**DIRECTIVE:**
The records below are to be returned word for word, with pictures left out.
· · · · ·
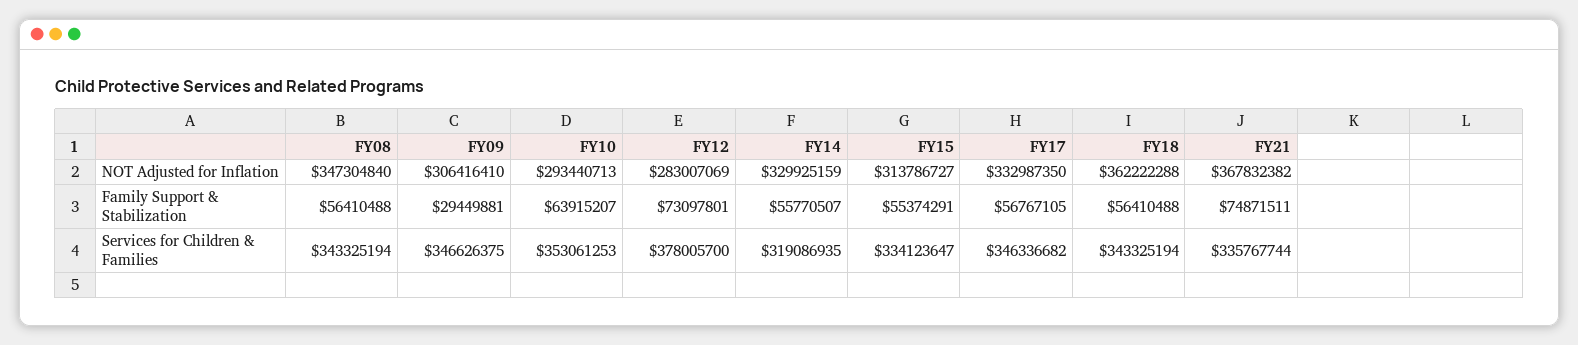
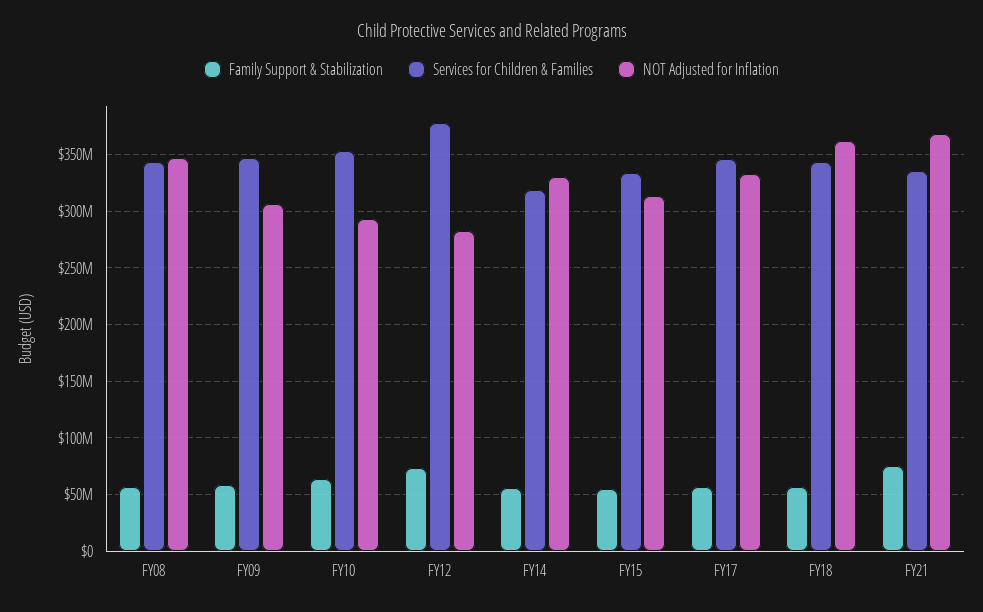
  {
    "NOT Adjusted for Inflation": {
      "FY08": 347304840,
      "FY09": 306416410,
      "FY10": 293440713,
      "FY12": 283007069,
      "FY14": 329925159,
      "FY15": 313786727,
      "FY17": 332987350,
      "FY18": 362222288,
      "FY21": 367832382
    },
    "Family Support & Stabilization": {
      "FY08": 56410488,
-     "FY09": 29449881,
+     "FY09": 60000000,
      "FY10": 63915207,
      "FY12": 73097801,
      "FY14": 55770507,
      "FY15": 55374291,
      "FY17": 56767105,
      "FY18": 56410488,
      "FY21": 74871511
    },
    "Services for Children & Families": {
      "FY08": 343325194,
      "FY09": 346626375,
      "FY10": 353061253,
      "FY12": 378005700,
      "FY14": 319086935,
      "FY15": 334123647,
      "FY17": 346336682,
      "FY18": 343325194,
      "FY21": 335767744
    }
  }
· · · · ·
**ANSWER FOR THE TASK:**
  {
    "NOT Adjusted for Inflation": {
      "FY08": 347304840,
      "FY09": 306416410,
      "FY10": 293440713,
      "FY12": 283007069,
      "FY14": 329925159,
      "FY15": 313786727,
      "FY17": 332987350,
      "FY18": 362222288,
      "FY21": 367832382
    },
    "Family Support & Stabilization": {
      "FY08": 56410488,
-     "FY09": 29449881,
+     "FY09": 60000000,
      "FY10": 63915207,
      "FY12": 73097801,
      "FY14": 55770507,
      "FY15": 55374291,
      "FY17": 56767105,
      "FY18": 56410488,
      "FY21": 74871511
    },
    "Services for Children & Families": {
      "FY08": 343325194,
      "FY09": 346626375,
      "FY10": 353061253,
      "FY12": 378005700,
      "FY14": 319086935,
      "FY15": 334123647,
      "FY17": 346336682,
      "FY18": 343325194,
      "FY21": 335767744
    }
  }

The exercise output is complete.